*** Text segment

Similarly, Benson's claim of inadequate ventilation does not rise to the level of a constitutional violation. His cell contains a window and a chuckhole, both of which could be opened to control air flow. There is no evidence that the air in his cell was somehow unsanitary. As compared to other cases that have found inadequate ventilation problems to be constitutionally serious, e.g., Ramos v. Lamm, 639 F.2d 559, 569 (10th Cir. 1980), cert. denied, 450 U.S. 1041, 68 L. Ed. 2d 239, 101 S. Ct. 1759 (1981), the plaintiff in the instant matter had some control over his environment and did not endure a situation of sufficient seriousness to implicate the Eighth Amendment. See Dixon, 1995 U.S. Dist. LEXIS 1154, 1995 WL 42229, at *2.

******
*** Entries supplied

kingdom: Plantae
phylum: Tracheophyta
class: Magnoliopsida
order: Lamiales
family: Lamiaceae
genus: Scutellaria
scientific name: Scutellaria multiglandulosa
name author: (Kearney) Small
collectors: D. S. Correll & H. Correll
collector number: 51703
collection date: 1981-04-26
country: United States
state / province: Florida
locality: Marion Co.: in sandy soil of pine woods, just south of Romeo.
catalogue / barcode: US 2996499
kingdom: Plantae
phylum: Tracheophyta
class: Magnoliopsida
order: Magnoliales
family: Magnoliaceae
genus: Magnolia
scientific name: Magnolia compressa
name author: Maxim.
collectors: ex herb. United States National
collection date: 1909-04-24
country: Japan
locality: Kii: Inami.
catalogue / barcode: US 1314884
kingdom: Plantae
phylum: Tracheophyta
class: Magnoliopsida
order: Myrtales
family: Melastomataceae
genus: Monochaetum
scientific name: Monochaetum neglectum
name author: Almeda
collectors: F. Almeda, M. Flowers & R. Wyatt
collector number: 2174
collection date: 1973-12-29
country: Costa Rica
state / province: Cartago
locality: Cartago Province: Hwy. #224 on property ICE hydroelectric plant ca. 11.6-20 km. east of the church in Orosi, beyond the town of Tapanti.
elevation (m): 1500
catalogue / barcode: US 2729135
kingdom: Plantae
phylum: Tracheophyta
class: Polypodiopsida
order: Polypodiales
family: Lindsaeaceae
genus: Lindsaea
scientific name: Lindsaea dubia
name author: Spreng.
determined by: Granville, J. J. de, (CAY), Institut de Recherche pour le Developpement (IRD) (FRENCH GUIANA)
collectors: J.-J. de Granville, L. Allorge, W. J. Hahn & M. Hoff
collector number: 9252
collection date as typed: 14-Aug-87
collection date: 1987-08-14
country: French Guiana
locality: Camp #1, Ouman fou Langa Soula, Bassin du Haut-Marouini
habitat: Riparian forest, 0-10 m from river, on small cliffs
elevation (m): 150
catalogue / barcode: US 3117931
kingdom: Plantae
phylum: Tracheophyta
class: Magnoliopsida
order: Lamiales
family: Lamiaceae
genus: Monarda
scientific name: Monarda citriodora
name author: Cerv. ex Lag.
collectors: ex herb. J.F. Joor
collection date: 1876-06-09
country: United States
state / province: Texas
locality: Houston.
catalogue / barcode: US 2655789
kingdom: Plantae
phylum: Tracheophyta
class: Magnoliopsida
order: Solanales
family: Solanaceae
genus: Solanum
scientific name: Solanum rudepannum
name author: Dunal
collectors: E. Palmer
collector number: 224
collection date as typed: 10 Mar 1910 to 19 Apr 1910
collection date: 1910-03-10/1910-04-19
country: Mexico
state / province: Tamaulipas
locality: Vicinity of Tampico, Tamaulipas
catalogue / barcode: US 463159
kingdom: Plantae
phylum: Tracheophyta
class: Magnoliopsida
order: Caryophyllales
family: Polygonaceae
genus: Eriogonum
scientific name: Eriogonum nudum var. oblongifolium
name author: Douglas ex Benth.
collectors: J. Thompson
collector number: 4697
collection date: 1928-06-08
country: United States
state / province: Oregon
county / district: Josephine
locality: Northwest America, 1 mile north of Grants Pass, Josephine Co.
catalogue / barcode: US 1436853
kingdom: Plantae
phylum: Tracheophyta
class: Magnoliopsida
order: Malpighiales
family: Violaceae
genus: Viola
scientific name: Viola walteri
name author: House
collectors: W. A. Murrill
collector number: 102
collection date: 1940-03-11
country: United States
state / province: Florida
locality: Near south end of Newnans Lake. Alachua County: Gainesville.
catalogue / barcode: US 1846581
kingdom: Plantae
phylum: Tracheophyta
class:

******

■ **Your task**
Repeat word for word the part of the passage on Benson's ventilation claim from "Similarly, Benson's claim" to "42229, at *2.". This data was drawn from a different source than the text.

■ **Output below**
Similarly, Benson's claim of inadequate ventilation does not rise to the level of a constitutional violation. His cell contains a window and a chuckhole, both of which could be opened to control air flow. There is no evidence that the air in his cell was somehow unsanitary. As compared to other cases that have found inadequate ventilation problems to be constitutionally serious, e.g., Ramos v. Lamm, 639 F.2d 559, 569 (10th Cir. 1980), cert. denied, 450 U.S. 1041, 68 L. Ed. 2d 239, 101 S. Ct. 1759 (1981), the plaintiff in the instant matter had some control over his environment and did not endure a situation of sufficient seriousness to implicate the Eighth Amendment. See Dixon, 1995 U.S. Dist. LEXIS 1154, 1995 WL 42229, at *2.